5/11/2007

Was Gordon Brown's autocue problem a positive sign for him ?

Gordon brown has promised more substance and less presentation if he becomes Labour Leader, and surely the autocue problems today highlight this clearer than he could have hoped.


Despite the fact that it was a clear cock-up, was it altogether that bad ? After all, his speech was actually quite good, he spoke with passion and feeling, in a way I have not heard him speak before. I actually felt that a lot of time and effort (probably 13 years of time and effort since Blair became leader) had gone in to it and yes, although the autocue thing might have been a problem, it did say to me that it was the least of his worries.

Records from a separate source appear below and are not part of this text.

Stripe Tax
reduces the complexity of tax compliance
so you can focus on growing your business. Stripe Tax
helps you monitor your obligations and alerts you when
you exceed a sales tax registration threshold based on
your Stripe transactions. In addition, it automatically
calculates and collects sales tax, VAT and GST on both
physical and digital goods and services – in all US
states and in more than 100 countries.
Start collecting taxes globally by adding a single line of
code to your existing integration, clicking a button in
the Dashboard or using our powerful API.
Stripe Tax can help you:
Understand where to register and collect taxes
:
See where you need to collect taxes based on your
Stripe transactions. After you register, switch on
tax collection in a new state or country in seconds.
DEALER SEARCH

You just know that Blair's team would have been fretting over the autocue, camera positions and press in a way that Gordon Brown's people wouldn't.

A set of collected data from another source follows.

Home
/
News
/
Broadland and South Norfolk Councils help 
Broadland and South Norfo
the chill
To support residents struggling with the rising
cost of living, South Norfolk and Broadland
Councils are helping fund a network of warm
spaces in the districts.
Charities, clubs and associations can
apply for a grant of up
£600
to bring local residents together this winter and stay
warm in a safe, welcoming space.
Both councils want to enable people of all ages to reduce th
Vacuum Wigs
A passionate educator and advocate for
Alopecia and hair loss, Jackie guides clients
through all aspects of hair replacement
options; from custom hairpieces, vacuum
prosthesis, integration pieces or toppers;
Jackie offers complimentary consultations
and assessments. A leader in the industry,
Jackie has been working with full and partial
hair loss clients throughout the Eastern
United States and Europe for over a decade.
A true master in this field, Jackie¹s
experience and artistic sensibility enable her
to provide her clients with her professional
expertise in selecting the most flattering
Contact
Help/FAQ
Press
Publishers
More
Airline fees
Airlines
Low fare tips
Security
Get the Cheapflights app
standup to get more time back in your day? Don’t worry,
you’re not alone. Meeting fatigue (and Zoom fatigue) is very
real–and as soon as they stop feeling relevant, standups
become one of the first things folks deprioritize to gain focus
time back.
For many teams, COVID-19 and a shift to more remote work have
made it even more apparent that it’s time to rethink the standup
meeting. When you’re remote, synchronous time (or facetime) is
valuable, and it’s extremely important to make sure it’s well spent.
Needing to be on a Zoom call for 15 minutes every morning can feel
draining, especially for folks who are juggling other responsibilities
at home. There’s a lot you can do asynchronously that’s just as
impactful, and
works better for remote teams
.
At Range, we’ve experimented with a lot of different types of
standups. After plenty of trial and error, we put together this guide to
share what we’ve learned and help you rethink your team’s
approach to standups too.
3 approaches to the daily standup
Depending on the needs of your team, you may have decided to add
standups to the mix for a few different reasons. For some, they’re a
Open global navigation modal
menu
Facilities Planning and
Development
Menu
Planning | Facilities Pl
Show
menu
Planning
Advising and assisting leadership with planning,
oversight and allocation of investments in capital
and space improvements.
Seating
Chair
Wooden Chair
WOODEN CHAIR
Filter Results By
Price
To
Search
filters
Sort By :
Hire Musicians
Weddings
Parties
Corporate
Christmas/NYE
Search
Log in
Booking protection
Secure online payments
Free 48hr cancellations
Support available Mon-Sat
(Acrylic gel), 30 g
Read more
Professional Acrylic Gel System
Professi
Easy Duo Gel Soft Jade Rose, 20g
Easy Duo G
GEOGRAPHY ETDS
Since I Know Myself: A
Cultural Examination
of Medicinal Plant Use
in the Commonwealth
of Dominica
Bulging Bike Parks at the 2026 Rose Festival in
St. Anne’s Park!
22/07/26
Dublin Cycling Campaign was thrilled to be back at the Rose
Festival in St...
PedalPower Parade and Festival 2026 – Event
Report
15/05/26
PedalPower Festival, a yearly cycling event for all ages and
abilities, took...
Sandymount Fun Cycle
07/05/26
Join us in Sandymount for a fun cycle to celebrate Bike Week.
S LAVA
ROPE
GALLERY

So I don't think it was all that bad, and in many ways, I actually see it as a positive sign.

2 comments:

Anonymous said...

Brown spoke with a passion, i agree, unseen before. He is also more camera-friendly than i think some may have previously anticipated.


The more i see of him, the more i prefer him to the smarmy and smug posturing of Mr Cameron, whose policy-lite, spin-saturated style is insulting to the intelligence of the British electorate.

It is, however, alarming that he has built a poll-lead already solely on the basis of i'm-a-decent-guy eyes, some posing on bicycles, photo-ops with children & ethnic minorities, and a trip to the arctic.


All i can say is, the French wouldn't fall for it.

Darren G. Lilleker said...

I note thought that Brown's former spin doctor Charlie Whelan looks at things like the gaffe as part of a differentiation strategy, as guided by his team of advisers and his wife the Macauley in PR firm Hobsbawm Macauley so it may be a sign of a new type of PR rather than a more authentic delivery.